Quietly tucked away inside a quiet part of East Sussex is a radical Christian sect called Darvell Bruderhof Community, that has shunned modern life and even rejected TV, computers and mobile phones.

According to the leaders of the private community, there is no debt, no crime and no homelessness, and everyone has a job but none of them earn a salary.

Members of the 300-strong Darvell Bruderhof community must ask permission to begin ‘courting’ a person of the opposite sex, same sex mariages and divorces are banned, their jobs are chosen for them, they have no possessions and there are strict rules and restrictions around what members wear.

Women avoid fashions of any sort, wearing modest clothing including headscarves, long plaid dresses and loose shirts.
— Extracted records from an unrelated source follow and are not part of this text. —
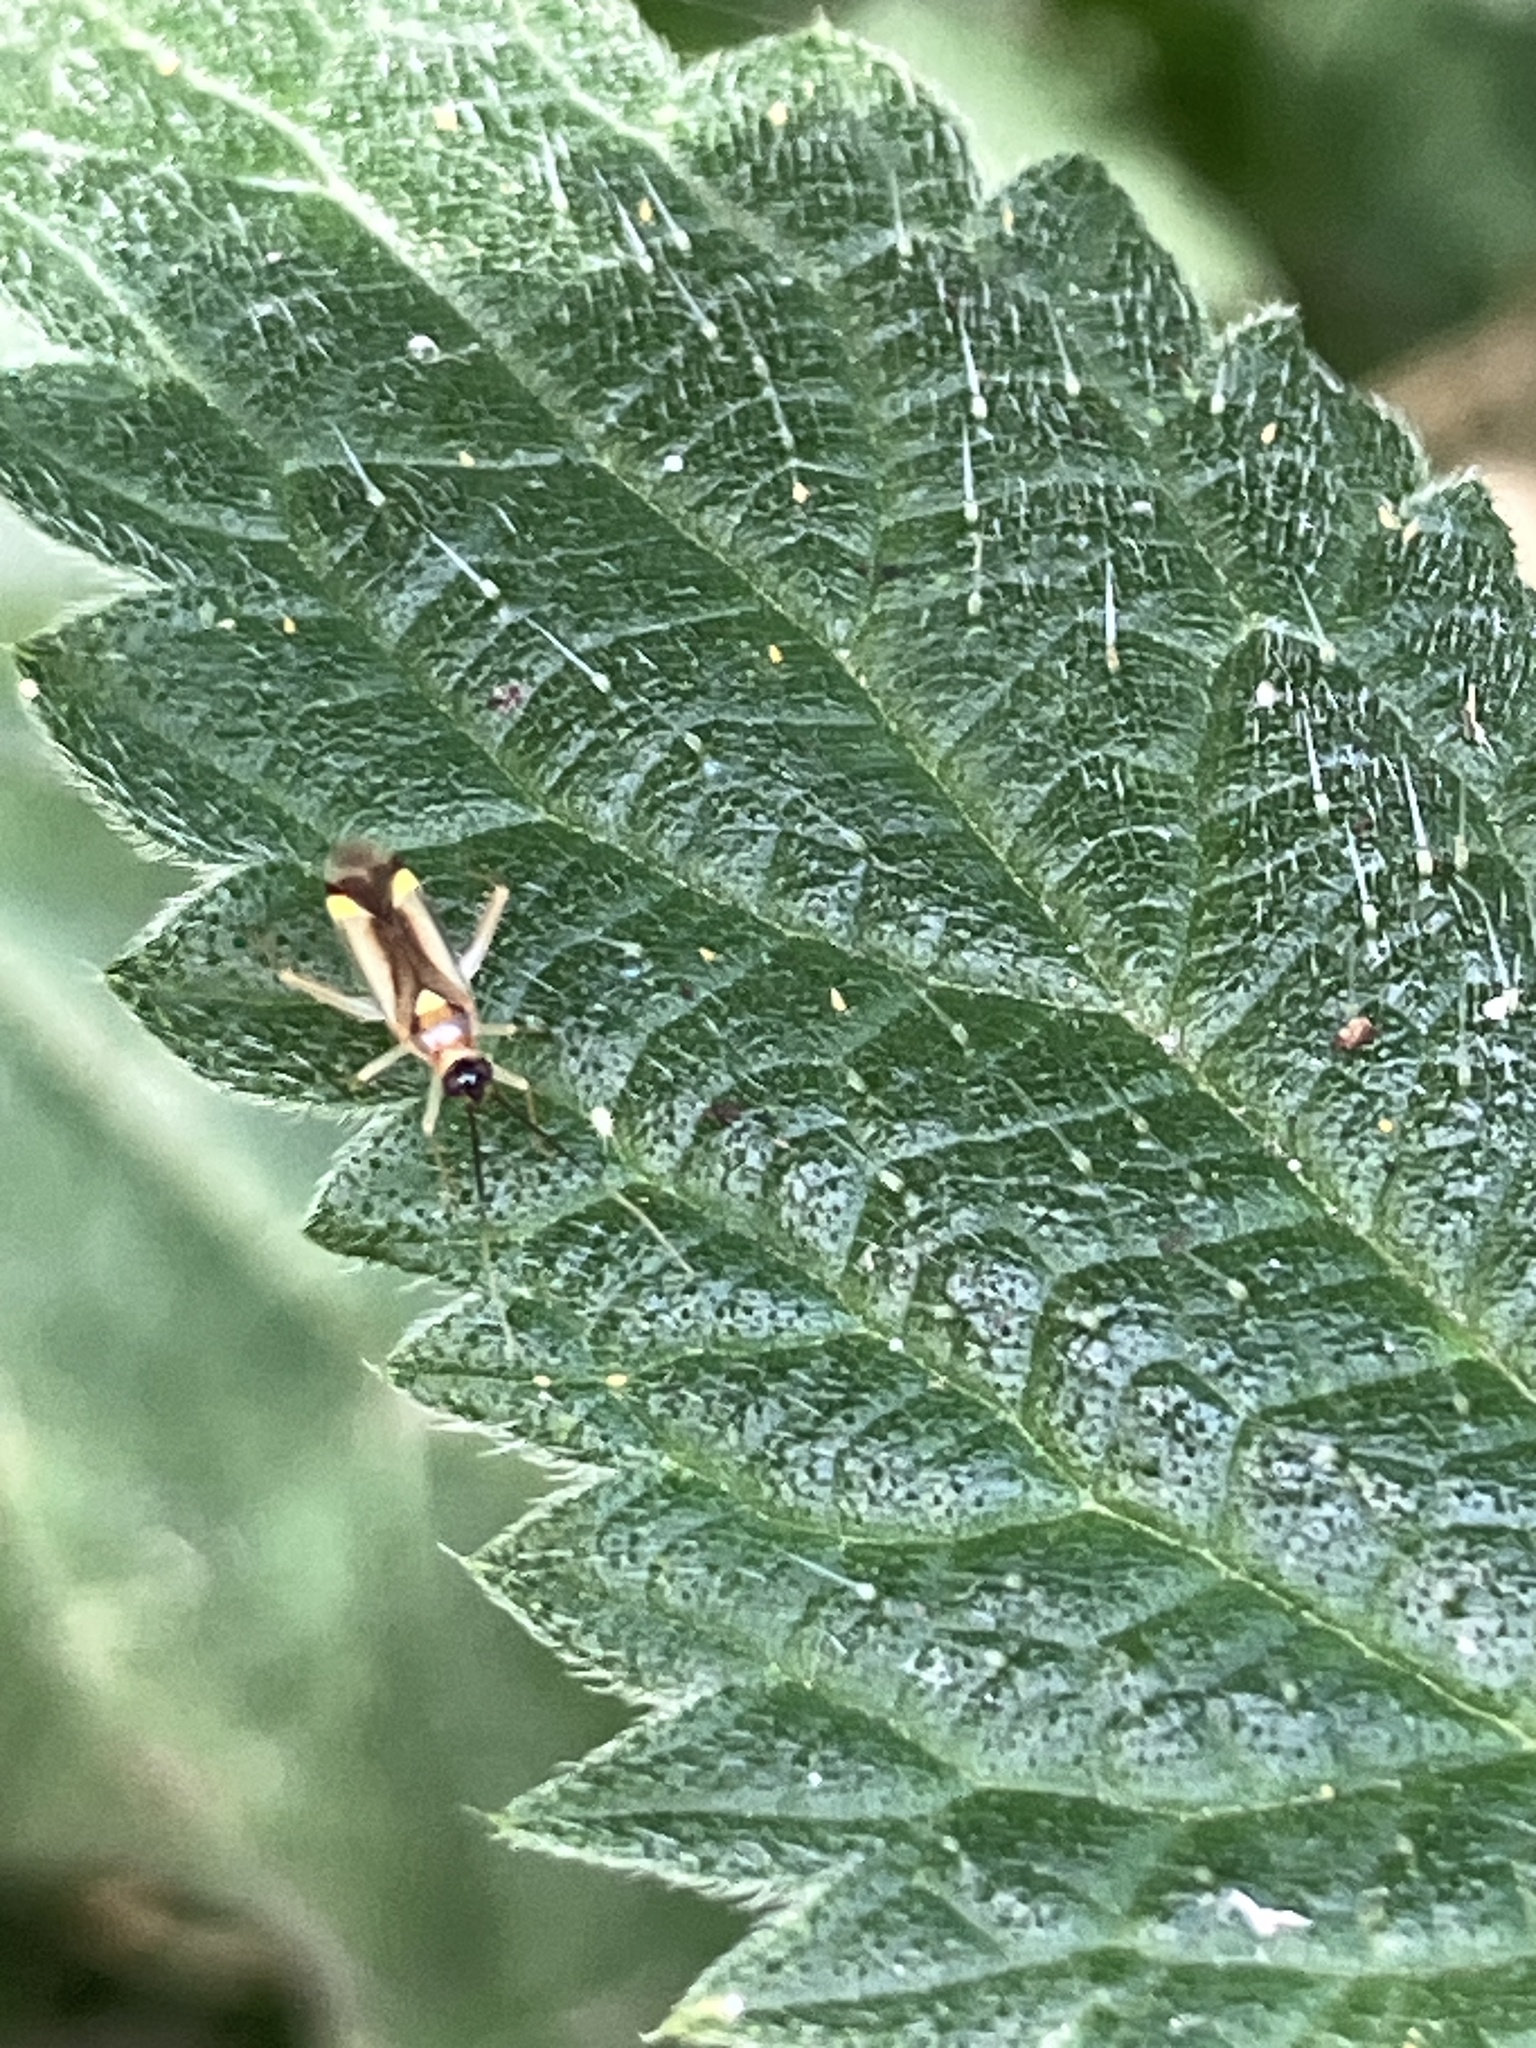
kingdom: Animalia
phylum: Arthropoda
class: Insecta
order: Hemiptera
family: Miridae
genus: Campyloneura
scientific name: Campyloneura virgula
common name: Predatory bug
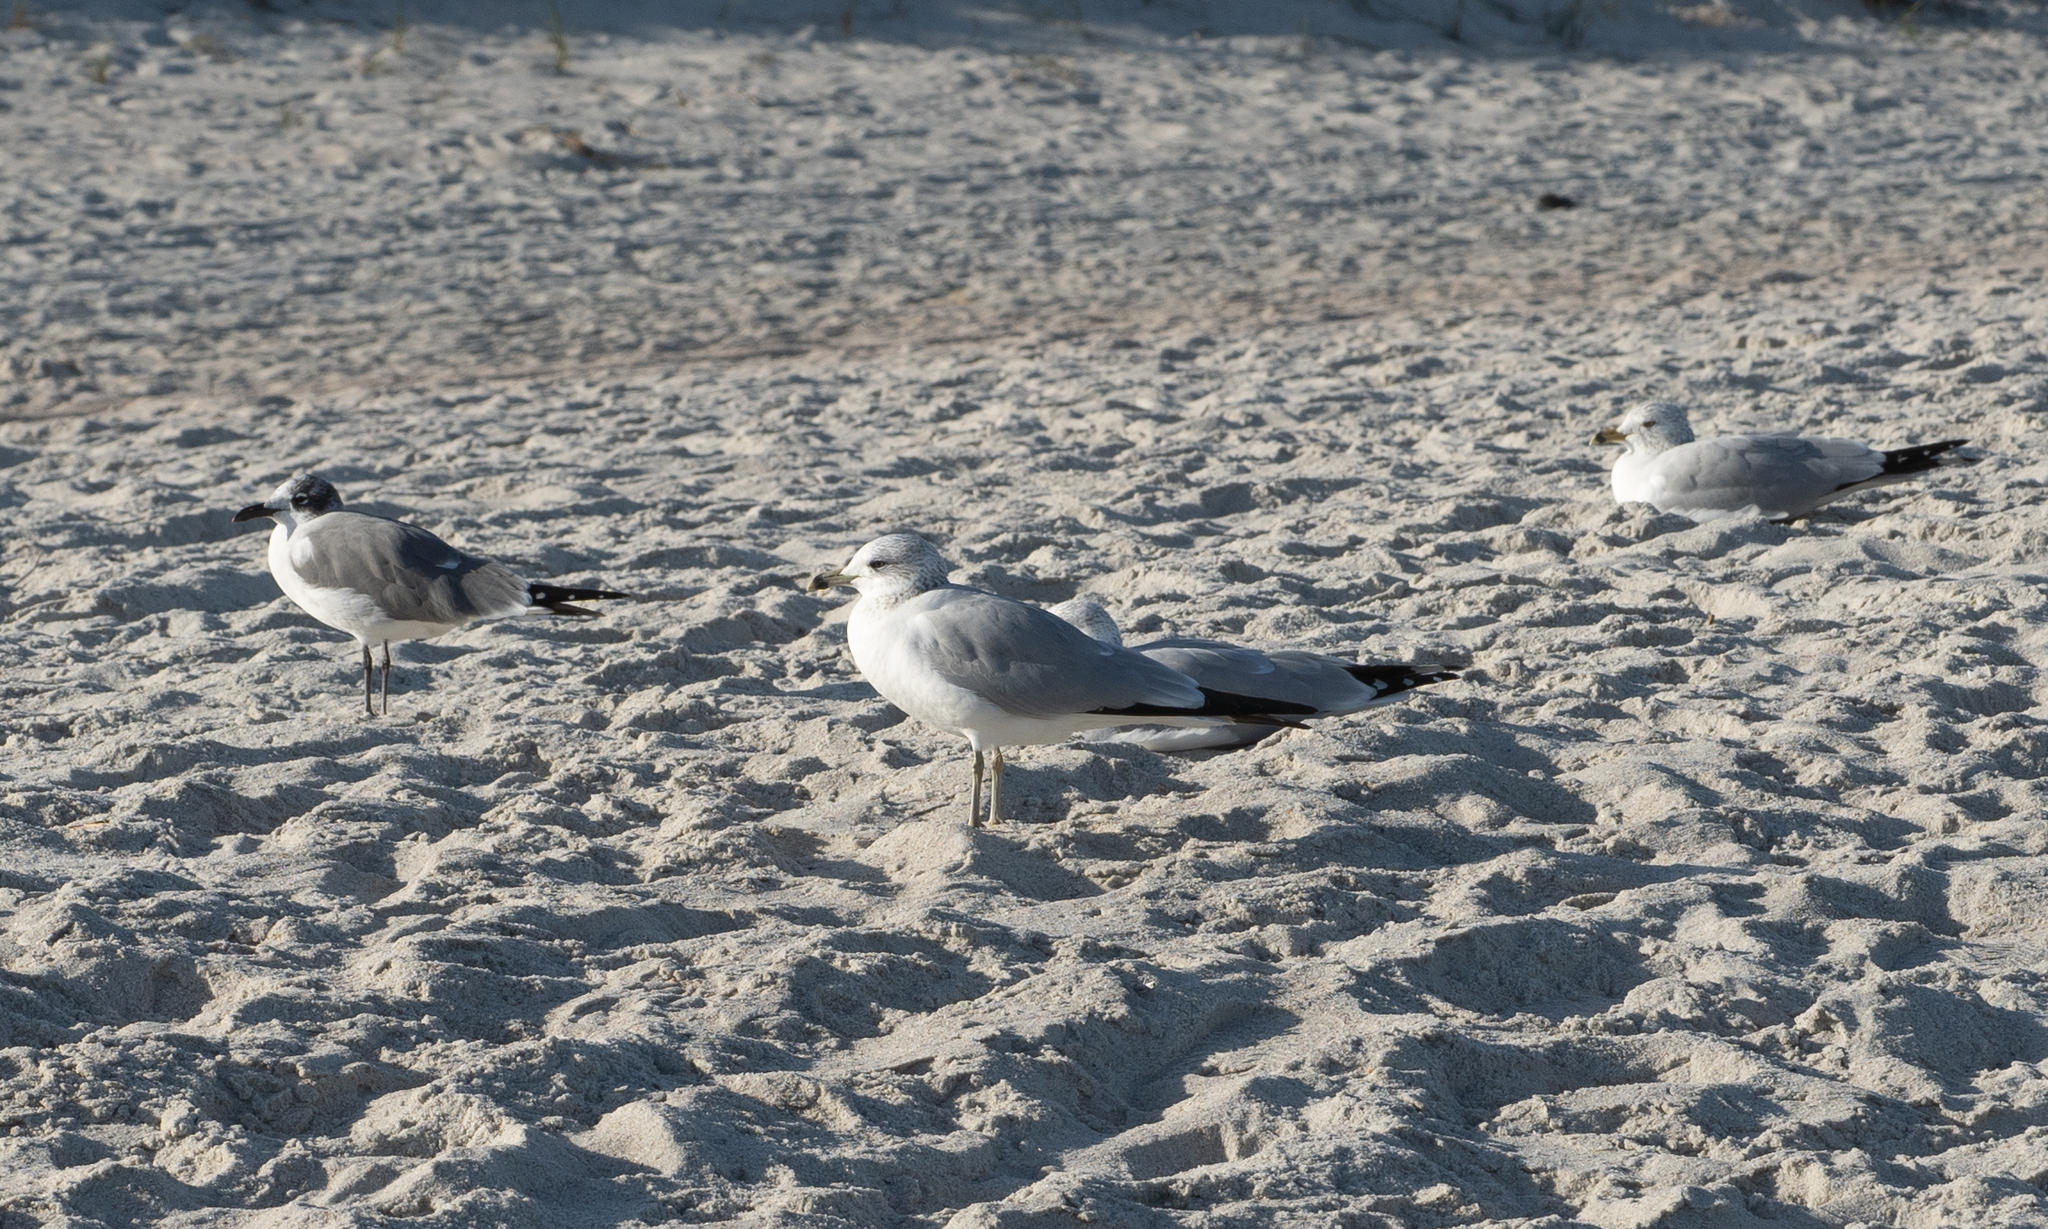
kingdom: Animalia
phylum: Chordata
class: Aves
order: Charadriiformes
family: Laridae
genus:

The uniform looks like traditional present peasant dress.

The Bruderhof Christian movement is based around common ownership and was founded in Germany in 1920 by protestant theologian Eberhard Arnold but was forced to flee in 1937 after refusing to join the Nazi Party, and many members moved to England.

Living as disciples of Jesus, members give up all possessions, money and status when they take their vow of commitment while everything is provided for them – from groceries to clothing – and members run a farm, orchard, schools and a multi-million-pound business which makes children’s toys and furniture.

Members are frequently moved between the other 23 Bruderhof settlements in the world as there are just 3,000 members worldwide, and the other communities in the UK are in Nonington, Kent, and Peckham, south London with the Christian sect living a simple life, based on early biblical text, which is similar to the lifestyles of the Amish.